• _PROBLEM DETAILS_
Find the line with "[543,285,618,310] 作业二 ->" in the entries below, then reproduce it and every line after it down to and including the line with "(595, 772) none -> (902, 300) //", exactly.

• _Revision tracking records_
_ _ _ _ _ _ _
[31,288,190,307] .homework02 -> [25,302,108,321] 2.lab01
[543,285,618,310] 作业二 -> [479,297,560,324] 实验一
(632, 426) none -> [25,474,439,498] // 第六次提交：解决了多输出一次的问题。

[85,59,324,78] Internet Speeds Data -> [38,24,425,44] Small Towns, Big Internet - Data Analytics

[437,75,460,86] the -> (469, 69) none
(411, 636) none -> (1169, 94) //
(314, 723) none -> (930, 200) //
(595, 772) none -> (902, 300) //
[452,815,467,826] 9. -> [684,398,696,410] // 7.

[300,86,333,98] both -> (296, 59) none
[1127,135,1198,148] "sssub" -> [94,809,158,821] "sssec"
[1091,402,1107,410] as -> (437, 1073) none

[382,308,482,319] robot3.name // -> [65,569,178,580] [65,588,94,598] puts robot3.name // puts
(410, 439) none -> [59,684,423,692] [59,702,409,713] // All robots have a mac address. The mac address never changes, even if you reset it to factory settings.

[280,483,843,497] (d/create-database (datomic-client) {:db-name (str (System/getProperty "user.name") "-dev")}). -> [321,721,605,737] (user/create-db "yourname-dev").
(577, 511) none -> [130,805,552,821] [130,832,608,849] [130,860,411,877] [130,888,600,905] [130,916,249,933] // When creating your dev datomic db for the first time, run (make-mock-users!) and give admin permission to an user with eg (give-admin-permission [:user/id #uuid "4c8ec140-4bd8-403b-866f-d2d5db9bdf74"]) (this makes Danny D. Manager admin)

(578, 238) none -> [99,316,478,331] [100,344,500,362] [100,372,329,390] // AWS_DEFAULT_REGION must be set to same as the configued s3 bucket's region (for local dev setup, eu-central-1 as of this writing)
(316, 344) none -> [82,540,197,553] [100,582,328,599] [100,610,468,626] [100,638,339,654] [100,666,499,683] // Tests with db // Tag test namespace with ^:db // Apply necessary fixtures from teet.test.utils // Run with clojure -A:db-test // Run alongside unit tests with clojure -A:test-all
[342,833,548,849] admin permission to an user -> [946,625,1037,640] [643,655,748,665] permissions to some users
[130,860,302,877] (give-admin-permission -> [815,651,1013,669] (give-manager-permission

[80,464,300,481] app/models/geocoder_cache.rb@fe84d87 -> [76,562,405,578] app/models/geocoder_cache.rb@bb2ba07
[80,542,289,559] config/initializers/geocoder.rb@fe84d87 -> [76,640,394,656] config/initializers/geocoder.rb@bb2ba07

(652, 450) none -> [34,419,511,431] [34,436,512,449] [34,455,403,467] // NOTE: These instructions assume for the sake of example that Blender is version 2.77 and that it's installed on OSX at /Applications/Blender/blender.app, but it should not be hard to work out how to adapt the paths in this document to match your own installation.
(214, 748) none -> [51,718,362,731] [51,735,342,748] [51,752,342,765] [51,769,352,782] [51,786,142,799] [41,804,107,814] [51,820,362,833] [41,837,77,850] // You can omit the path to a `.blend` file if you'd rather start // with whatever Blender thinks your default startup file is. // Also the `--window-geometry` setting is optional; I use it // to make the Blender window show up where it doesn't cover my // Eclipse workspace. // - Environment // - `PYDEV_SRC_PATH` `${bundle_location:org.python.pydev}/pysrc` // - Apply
_ _ _ _ _ _ _
• _ANSWER TO THIS PROBLEM_
[543,285,618,310] 作业二 -> [479,297,560,324] 实验一
(632, 426) none -> [25,474,439,498] // 第六次提交：解决了多输出一次的问题。

[85,59,324,78] Internet Speeds Data -> [38,24,425,44] Small Towns, Big Internet - Data Analytics

[437,75,460,86] the -> (469, 69) none
(411, 636) none -> (1169, 94) //
(314, 723) none -> (930, 200) //
(595, 772) none -> (902, 300) //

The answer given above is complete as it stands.